──────── GIVEN TEXT ────────

Sunday, May 4, 2014

The Amazing Catfish (Los insolitos peces gato)(2013)

Year: 2013
Running Time: 89 minutes
Director: Claudia Sainte-Luce
Writer: Claudia Sainte-Luce
Cast: Ximena Ayala, Lisa Owen, Sonia Franco, Wendy Guillen, Andrea Baeza, Alejandro Ramirez-Munoz

The Amazing Catfish is now screening at the 2014 Australian Spanish Film Festival nationwide. For more information and for venues and ticketing, please see the official website.

The Amazing Catfish is a sweet, but heartbreaking film about family and friendship. With some gorgeous techniques which makes you see the everyday in a completely different light,  Claudia Saint-Luce gives us an emotionally in depth look at a family who see grief in their future and the mechanisms each of them use to cope. As heart warming as it is heartbreaking, it makes you want to go home and hug your loved ones a little tighter.

Claudia (Ximena Ayala) is a very lonely girl. When she is admitted to hospital with appendicitis, she is placed in a bed next to a terminally ill woman named Martha (Lisa Owen). Martha's life is the complete opposite to Claudia's, she has four children who are all committed to making sure they are with their mother till the end. When Claudia is released from hospital, Martha and her family find her walking home and insist that she eat with them and then they will drive her home. Claudia find herself being drawn closer to the family as her life gets a little less lonely day by day.

The Amazing Catfish will feel very real to many people. There are so many facets of this film which are exceptionally realistic from the underlying themes to it's visual production. The film shows Claudia who is an introvert from her period of loneliness and does not know how to associate with others, but she becomes close to a family who need her in their lives as much as she needs them. However much she tries, she knows she can never be part of their family (as is seen throughout the film when she is quite often unintentionally forgotten about), but she is the person who has come along at the time when the family most needed her and being part of the family comes naturally to Claudia even after such a long period of being by herself. In Martha's family, there is a great display of family dynamics as well as each family member's way of copying with the inevitability of their mother's death. Alejandra (Sonia Franco) tries hard to be the mother of the family, but also wants to keep her independence and maintain a life outside her family, while Wendy (Wendy Guillen) jokes around and laughs, but she has a hidden grief which she feels no one cares about or understands. For those who haven't gone through a situation such as this, it is very interesting to see how people act when they know what is ahead, but for those who can relate to Martha's family it will be an emotional viewing to undertake.

──────── ENTRIES SHOWN ────────

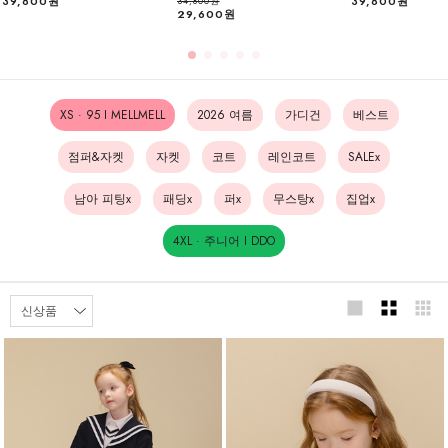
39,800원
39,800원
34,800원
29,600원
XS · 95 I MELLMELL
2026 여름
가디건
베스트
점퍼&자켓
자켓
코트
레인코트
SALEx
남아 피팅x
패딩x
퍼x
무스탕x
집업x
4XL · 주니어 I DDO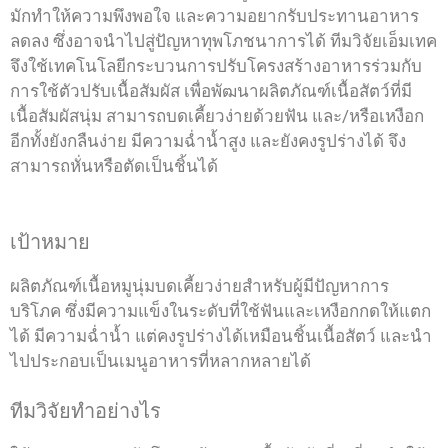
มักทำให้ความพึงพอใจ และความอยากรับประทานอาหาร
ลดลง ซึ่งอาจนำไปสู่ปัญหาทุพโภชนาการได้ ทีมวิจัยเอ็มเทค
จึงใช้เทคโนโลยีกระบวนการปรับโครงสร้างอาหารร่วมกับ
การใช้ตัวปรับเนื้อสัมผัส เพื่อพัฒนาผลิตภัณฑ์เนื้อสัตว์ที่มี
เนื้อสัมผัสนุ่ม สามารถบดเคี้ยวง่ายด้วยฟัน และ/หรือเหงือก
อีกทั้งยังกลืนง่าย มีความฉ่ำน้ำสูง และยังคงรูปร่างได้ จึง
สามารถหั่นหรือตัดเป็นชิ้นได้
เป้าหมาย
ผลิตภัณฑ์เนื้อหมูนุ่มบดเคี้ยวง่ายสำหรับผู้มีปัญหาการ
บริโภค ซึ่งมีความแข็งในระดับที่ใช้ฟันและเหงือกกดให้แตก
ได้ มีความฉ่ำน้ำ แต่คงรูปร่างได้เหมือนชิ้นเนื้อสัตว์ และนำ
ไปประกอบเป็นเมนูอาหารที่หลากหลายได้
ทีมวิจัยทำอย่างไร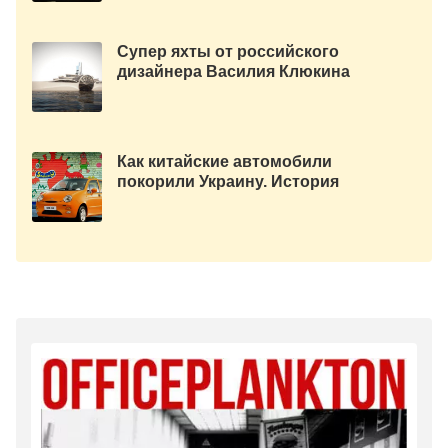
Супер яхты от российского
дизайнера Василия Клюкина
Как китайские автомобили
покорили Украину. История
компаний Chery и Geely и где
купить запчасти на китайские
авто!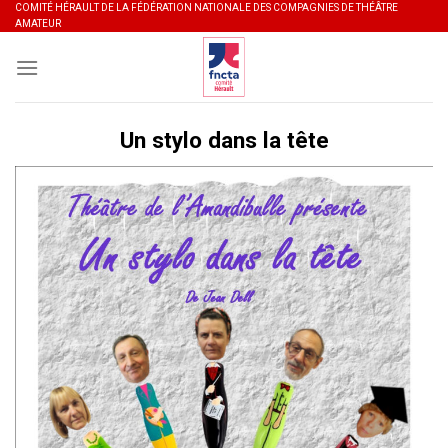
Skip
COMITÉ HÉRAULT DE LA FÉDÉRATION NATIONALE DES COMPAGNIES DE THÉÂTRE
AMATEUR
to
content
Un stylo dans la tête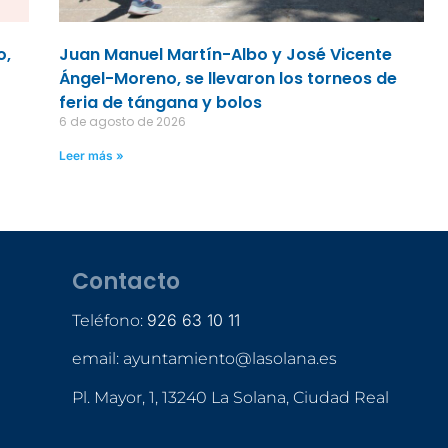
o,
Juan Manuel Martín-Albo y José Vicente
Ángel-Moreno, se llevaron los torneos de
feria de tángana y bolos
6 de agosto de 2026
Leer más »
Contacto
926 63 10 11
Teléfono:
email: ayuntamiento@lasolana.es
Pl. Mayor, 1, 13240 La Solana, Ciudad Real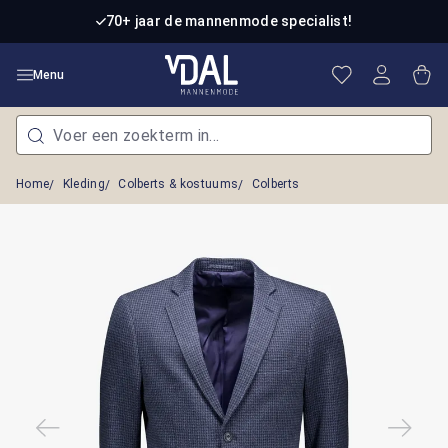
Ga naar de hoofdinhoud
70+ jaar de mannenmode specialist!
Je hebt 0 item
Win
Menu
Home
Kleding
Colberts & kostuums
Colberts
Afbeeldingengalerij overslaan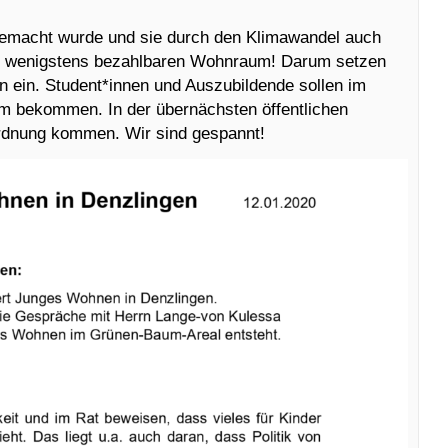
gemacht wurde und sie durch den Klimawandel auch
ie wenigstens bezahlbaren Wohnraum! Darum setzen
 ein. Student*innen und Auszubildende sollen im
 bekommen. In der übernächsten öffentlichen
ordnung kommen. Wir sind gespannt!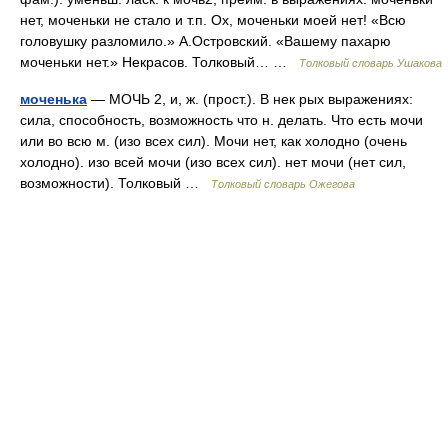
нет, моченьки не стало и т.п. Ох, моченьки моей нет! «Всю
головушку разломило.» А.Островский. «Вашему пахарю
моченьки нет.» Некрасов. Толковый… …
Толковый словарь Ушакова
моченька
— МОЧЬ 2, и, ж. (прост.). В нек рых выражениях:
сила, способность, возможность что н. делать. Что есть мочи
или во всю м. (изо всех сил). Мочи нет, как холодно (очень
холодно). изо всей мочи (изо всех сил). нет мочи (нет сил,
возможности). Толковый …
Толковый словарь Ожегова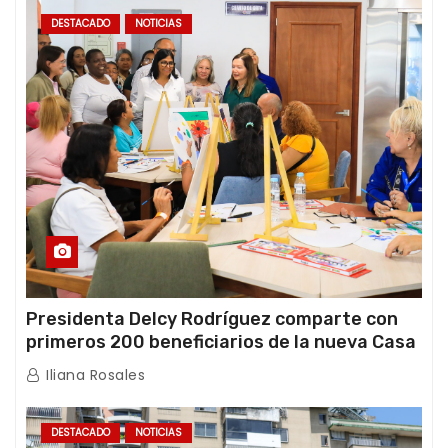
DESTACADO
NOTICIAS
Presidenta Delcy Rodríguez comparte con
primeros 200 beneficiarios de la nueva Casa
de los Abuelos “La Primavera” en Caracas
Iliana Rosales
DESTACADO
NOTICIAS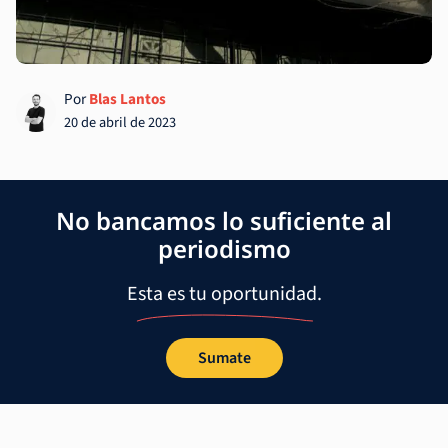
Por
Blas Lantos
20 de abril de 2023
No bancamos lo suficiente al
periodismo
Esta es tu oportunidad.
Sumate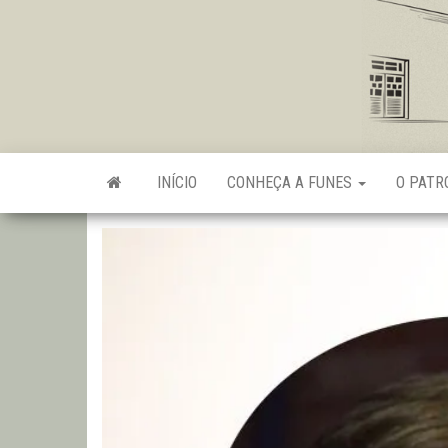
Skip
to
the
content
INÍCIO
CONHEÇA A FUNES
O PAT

────────
──────── ENTRIES SHOWN ────────

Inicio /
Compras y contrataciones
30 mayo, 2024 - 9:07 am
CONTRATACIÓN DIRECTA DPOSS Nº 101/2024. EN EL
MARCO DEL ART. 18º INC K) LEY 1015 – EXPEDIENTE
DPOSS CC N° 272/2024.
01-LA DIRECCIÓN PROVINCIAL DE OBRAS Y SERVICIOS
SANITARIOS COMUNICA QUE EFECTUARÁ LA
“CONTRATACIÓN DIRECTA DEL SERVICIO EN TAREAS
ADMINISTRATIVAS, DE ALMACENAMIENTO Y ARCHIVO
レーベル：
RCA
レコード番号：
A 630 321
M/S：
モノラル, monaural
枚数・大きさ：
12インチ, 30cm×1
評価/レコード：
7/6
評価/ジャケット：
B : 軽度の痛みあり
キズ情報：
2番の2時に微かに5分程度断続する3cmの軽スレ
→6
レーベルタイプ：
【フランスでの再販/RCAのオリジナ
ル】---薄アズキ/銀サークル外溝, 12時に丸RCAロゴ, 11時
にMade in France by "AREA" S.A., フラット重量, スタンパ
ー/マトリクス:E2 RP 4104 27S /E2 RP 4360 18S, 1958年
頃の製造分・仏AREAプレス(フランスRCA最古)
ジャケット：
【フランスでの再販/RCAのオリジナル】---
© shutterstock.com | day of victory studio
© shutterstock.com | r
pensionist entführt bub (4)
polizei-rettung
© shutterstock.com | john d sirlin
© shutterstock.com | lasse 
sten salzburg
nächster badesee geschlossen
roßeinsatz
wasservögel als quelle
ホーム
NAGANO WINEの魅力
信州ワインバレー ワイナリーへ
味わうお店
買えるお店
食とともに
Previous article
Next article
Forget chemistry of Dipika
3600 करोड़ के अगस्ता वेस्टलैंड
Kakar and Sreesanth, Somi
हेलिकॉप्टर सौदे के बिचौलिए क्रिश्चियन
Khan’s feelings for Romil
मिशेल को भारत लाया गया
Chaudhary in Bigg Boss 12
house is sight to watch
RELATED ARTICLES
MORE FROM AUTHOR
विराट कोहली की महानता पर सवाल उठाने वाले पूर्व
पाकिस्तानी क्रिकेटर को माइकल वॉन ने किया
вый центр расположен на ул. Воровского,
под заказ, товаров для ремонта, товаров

────────

→ **WORK REQUEST 1**
Summarize the review of The Amazing Catfish in two sentences.
→ **WORK REQUEST 2**
In the review of The Amazing Catfish, why is Claudia admitted to hospital?
→ **WORK REQUEST 3**
Please carry the review of The Amazing Catfish forward from its last sentence.

→ **TASK OUTPUT 1**
The Amazing Catfish, a 2013 film written and directed by Claudia Sainte-Luce, follows Claudia, a very lonely girl who grows close to the family of Martha, a terminally ill woman she meets in the next hospital bed. The review calls the film sweet but heartbreaking and praises its realistic themes, its visual production, and its display of family dynamics as each family member copes with their mother's coming death.

→ **TASK OUTPUT 2**
She has appendicitis.

→ **TASK OUTPUT 3**
The visual side of The Amazing Catfish is exquisite, particularly in it's opening moments. The cinematography allows as to play witness to Claudia's loneliness even before she leaves her front door. A close up of her unthreading cloth and then removing the purple ones from her breakfast cereal show the tiny ways she is amusing herself, and these things which are often seen as monotonous tasks in everyday life are suddenly seen in a new way.

Ximena Ayala plays Claudia with warmth and depth. She has the audience's sympathy straight away when you play witness to her solitude. She has wonderful character development throughout the film, as she doesn't take a swift move from being quiet to happy and loud, but she maintains part of her introversion throughout the whole film and only gives a little piece of herself at once. Lisa Owen is the perfect mother in Martha. Although she is dying, she still puts her children before her. Her progression of weakness throughout the film is very good. Wendy Guillen is completely lovable and your heart breaks for her when you find out what she is really going through.

The Amazing Catfish is a beautifully emotional experience. It gives you a deeper appreciation for the finer things in life through it's depth and perfect use of cinematography.